= Actions to take =
A. In the sprite-copy forum thread, which version of CPCTelera did Arnaud use for his test project?
B. Continue the sprite-copy forum thread from the point where it stops.

___ Source extract ___

News:

Printed Amstrad Addict magazine announced, check it out here!

Main Menu
avatar_Arnaud

Help needed for speed up copy sprite array to another

Started by Arnaud, 18:12, 17 August 17

Previous topic - Next topic

0 Members and 1 Guest are viewing this topic.

Arnaud

Hello,
i'm trying to copy a sprite into another sprite before drawing it to the screen, i have coded a function in C but it's really too slow.

[attach=3]


void BlitBackbuffer(u8 destX, u8 destY, u8 *srcSprite, u8 srcWidth, u8 srcHeight)
{
    u8 yDest = srcHeight;
    u8* destMem = sBackBuffer + destX + VIEW_CX*destY;

    while (yDest != 0)
    {
        cpct_memcpy(destMem, srcSprite, srcWidth);

        srcSprite += srcWidth;
        destMem += VIEW_CX;
        --yDest;
    }
}


Is someone already do this in assembly or have idea to speed up my code ?

Here my test project with CPCTelera 1.4.2

Thanks,
Arnaud.

roudoudou

To speed up you may make dedicated functions for each possible width of sprites (src or dst regarding of your datas)
My pronouns are RASM and ACE

Docent

Quote from: Arnaud on 18:12, 17 August 17
Hello,
i'm trying to copy a sprite into another sprite before drawing it to the screen, i have coded a function in C but it's really too slow.

[attach=3]


void BlitBackbuffer(u8 destX, u8 destY, u8 *srcSprite, u8 srcWidth, u8 srcHeight)
{
    u8 yDest = srcHeight;
    u8* destMem = sBackBuffer + destX + VIEW_CX*destY;

    while (yDest != 0)
    {
        cpct_memcpy(destMem, srcSprite, srcWidth);

        srcSprite += srcWidth;
        destMem += VIEW_CX;
        --yDest;
    }
}


Is someone already do this in assembly or have idea to speed up my code ?

Here my test project with CPCTelera 1.4.2

Thanks,
Arnaud.

Try this asm copy routine:

ld a, yDest
ld de, destMem
ld hl, srcSprite
ld bc, srcWidth
copy_loop:
push bc
push de
ldir
ld bc, #VIEW_CX
pop de
ex de, hl
add hl, bc
ex de, hl
pop bc
dec a
jr nz, copy_loop



You'll probably need some additional code to store registers required by sdcc and setup initial registers differently.


ervin

How about this as your main.c?


#include <cpctelera.h>
#include "test.h"

#define VIEW_X      0
#define VIEW_Y      0

u8 buffer0[G_TEST_W*G_TEST_H];
u8 buffer1[G_TEST_W*G_TEST_H];

void main(void)
{
   u8* pBuffer;
   u8 shift;
   u8 x;

   cpct_disableFirmware();

   pBuffer=buffer0;
   shift=0;
   x=VIEW_X;

   while(1)

___ Listed entries ___

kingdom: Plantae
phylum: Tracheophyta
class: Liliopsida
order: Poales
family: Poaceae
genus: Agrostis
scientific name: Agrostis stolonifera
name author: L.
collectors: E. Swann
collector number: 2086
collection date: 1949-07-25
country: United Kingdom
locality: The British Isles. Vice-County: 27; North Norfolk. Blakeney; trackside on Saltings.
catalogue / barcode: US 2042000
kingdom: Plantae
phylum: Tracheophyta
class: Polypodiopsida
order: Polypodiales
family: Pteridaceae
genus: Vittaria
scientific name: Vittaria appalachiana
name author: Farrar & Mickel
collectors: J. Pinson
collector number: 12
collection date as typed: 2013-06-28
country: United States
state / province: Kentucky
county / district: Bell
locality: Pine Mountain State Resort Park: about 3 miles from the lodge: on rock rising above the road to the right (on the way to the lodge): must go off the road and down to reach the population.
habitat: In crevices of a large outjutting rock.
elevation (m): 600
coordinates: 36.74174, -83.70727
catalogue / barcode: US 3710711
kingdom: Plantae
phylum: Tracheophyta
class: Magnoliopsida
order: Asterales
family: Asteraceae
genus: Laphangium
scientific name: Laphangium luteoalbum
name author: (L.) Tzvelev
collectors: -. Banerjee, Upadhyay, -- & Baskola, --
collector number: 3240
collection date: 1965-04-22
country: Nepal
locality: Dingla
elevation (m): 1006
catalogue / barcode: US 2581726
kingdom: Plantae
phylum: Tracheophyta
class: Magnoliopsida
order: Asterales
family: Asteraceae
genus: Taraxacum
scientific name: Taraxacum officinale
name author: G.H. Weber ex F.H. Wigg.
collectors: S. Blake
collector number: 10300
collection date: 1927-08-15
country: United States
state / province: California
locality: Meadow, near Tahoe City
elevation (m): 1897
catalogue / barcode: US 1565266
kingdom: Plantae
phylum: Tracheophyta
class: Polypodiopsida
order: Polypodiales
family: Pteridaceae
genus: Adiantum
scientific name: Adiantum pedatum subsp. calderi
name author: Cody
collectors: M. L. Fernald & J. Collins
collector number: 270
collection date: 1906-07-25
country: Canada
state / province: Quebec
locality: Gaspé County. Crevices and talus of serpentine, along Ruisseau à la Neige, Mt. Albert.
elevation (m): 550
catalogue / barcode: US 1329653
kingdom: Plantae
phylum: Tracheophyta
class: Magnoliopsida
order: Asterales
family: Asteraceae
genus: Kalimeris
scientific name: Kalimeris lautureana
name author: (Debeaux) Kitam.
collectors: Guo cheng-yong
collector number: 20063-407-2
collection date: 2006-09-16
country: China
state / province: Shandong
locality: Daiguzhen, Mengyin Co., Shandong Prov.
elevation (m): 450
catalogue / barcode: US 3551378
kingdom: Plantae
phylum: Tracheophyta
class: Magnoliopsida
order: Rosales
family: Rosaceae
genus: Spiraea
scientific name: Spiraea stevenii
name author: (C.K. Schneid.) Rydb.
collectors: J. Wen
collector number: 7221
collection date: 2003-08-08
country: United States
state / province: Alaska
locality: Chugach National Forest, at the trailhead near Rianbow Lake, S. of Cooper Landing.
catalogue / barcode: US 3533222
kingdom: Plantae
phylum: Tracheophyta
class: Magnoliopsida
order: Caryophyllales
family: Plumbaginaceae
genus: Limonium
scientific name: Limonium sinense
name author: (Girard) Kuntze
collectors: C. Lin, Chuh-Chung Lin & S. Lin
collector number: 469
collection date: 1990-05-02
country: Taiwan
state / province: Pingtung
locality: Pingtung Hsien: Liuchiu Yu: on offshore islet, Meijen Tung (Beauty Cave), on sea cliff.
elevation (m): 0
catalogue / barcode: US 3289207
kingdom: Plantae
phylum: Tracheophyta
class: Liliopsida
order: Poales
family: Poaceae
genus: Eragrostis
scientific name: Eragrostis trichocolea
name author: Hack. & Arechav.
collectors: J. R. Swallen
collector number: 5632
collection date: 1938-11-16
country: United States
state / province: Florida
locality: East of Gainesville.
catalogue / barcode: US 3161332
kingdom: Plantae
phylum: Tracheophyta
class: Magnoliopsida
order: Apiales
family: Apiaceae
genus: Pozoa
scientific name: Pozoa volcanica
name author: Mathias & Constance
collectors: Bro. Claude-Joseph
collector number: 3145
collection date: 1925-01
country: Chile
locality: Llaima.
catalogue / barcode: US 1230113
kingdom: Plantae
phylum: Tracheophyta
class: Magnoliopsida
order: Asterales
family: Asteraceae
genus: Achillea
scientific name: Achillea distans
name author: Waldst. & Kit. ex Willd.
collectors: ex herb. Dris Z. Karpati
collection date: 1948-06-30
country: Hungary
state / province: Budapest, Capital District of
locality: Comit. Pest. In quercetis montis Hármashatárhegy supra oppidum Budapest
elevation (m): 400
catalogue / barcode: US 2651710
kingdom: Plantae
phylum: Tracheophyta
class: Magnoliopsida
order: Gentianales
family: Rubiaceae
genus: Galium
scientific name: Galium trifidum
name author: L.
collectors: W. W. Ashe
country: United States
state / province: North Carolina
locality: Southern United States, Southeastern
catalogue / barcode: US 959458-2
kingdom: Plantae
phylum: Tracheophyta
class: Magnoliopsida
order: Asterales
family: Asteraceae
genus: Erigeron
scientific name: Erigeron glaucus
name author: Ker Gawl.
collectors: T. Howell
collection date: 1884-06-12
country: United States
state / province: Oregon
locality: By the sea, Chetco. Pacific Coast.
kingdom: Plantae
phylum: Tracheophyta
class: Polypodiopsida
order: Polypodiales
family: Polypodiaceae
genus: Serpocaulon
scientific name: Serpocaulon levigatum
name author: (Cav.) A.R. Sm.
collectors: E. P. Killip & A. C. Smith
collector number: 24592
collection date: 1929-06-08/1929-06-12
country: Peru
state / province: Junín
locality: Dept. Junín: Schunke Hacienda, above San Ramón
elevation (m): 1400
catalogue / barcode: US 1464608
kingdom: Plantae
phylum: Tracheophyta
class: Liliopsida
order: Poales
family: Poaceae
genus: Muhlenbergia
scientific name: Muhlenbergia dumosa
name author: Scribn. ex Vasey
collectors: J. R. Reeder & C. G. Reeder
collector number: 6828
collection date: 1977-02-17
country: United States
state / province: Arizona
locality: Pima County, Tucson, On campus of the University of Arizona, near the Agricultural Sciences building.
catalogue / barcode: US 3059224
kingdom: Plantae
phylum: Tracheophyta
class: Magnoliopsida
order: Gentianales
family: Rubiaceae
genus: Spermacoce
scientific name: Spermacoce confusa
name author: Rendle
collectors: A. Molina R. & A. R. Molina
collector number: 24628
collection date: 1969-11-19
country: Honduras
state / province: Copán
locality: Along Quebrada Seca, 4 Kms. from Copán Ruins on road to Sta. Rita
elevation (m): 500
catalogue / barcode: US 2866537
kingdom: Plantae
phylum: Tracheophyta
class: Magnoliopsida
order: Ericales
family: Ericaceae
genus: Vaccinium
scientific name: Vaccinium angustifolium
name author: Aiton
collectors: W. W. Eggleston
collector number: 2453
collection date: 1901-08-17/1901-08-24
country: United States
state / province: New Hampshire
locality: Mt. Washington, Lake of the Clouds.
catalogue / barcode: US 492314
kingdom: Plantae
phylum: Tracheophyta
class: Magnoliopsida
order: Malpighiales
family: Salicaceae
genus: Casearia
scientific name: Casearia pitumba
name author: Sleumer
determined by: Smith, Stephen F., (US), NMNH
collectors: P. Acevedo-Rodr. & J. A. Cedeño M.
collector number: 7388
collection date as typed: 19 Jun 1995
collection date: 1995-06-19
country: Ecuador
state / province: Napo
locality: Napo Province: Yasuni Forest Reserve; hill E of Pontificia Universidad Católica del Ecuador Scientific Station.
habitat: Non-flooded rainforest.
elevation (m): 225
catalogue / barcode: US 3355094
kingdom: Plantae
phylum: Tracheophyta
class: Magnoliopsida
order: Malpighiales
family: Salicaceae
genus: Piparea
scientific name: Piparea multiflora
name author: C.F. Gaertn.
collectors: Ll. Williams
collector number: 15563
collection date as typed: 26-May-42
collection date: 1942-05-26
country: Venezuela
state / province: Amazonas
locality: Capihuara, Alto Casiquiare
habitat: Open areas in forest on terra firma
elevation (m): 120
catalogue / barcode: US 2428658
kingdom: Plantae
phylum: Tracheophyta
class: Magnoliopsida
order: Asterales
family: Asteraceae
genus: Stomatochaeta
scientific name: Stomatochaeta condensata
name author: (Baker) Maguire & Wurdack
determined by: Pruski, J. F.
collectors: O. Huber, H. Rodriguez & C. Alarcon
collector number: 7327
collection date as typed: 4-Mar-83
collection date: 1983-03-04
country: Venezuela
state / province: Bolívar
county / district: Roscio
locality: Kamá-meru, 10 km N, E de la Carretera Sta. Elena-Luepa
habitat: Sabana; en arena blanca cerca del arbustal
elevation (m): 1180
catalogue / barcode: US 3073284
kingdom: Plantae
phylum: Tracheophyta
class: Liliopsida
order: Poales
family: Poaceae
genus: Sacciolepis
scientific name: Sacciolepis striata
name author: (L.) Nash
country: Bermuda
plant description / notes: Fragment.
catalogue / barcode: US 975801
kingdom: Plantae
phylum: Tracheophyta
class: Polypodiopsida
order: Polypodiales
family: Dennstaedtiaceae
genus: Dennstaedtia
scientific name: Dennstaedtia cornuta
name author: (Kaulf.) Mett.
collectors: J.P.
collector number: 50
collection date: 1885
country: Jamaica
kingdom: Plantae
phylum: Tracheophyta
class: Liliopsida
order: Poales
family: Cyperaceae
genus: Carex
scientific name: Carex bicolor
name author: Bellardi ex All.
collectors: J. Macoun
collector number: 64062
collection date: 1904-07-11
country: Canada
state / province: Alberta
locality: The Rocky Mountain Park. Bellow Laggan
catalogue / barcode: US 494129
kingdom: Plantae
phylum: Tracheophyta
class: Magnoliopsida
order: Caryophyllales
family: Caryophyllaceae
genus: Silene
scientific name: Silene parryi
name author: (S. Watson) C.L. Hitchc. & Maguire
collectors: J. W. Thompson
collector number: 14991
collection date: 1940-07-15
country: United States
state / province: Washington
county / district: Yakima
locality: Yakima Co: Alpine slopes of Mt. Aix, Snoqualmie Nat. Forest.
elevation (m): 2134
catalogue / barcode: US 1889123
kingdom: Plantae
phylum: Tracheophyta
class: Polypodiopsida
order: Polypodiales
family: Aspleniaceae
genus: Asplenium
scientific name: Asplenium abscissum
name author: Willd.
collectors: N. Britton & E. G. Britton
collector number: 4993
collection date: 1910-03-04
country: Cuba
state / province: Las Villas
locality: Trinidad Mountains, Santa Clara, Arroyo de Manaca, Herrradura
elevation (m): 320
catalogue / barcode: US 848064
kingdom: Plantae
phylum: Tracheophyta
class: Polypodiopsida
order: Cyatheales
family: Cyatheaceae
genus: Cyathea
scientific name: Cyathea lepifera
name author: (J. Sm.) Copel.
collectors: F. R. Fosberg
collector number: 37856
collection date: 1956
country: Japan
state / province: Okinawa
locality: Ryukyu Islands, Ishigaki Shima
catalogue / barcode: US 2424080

___

= Results =
A. CPCTelera 1.4.2

B.
   {
      cpct_memcpy(pBuffer,g_test,G_TEST_W*G_TEST_H);
      cpct_drawSprite(pBuffer,cpctm_screenPtr(CPCT_VMEM_START,x,VIEW_Y),G_TEST_W,G_TEST_H);
      cpct_memset_f8(pBuffer,0x00,G_TEST_W*G_TEST_H);

      if (shift==0){
         pBuffer=buffer1;
         shift=1;
         x+=G_TEST_W;
      }
      else{
         pBuffer=buffer0;
         shift=0;
         x-=G_TEST_W;
      }

      cpct_drawSprite(pBuffer,cpctm_screenPtr(CPCT_VMEM_START,x,VIEW_Y),G_TEST_W,G_TEST_H);
   }
}

ervin

Or you could do it with one buffer.
(I should have written that way in the first place.)


#include <cpctelera.h>
#include "test.h"

#define VIEW_X      0
#define VIEW_Y      0

u8 buffer[G_TEST_W*G_TEST_H];

void main(void)
{
   u8 shift;
   u8 x;

   cpct_disableFirmware();

   shift=0;
   x=VIEW_X;

   while(1)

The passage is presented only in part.